Your objective »
Give back the full listing, character for character, with no pictures.

Data excerpt »
Segment Open

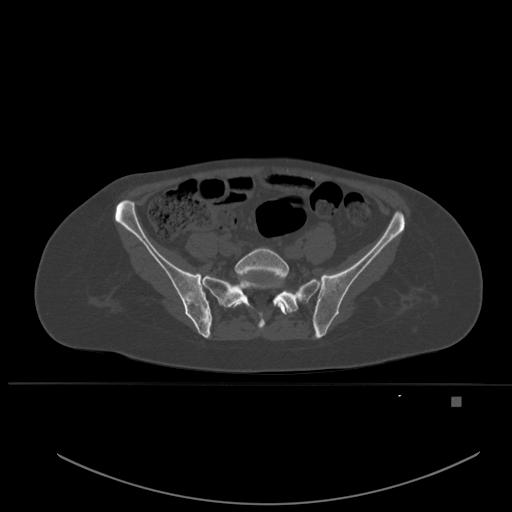
CT including the spine, one axial slice. Slice 144 of 651 in the series (ordered by position). Bone window (W 1800 / L 400 HU). 1.5 mm slice thickness. 512 × 512 image matrix. Patient: female, 49 years. Case-level facts recorded for this patient, not image findings: primary cancer: breast; vertebrae with lytic lesions (as recorded): L3, T12, L4.
Outlined on this slice (semi-automatically segmented with operator editing):
- L5 vertebra: bounding box (x1, y1, x2, y2) in pixels: (233, 248, 292, 315)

Segment Closed

Result »
CT including the spine, one axial slice. Slice 144 of 651 in the series (ordered by position). Bone window (W 1800 / L 400 HU). 1.5 mm slice thickness. 512 × 512 image matrix. Patient: female, 49 years. Case-level facts recorded for this patient, not image findings: primary cancer: breast; vertebrae with lytic lesions (as recorded): L3, T12, L4.
Outlined on this slice (semi-automatically segmented with operator editing):
- L5 vertebra: bounding box (x1, y1, x2, y2) in pixels: (233, 248, 292, 315)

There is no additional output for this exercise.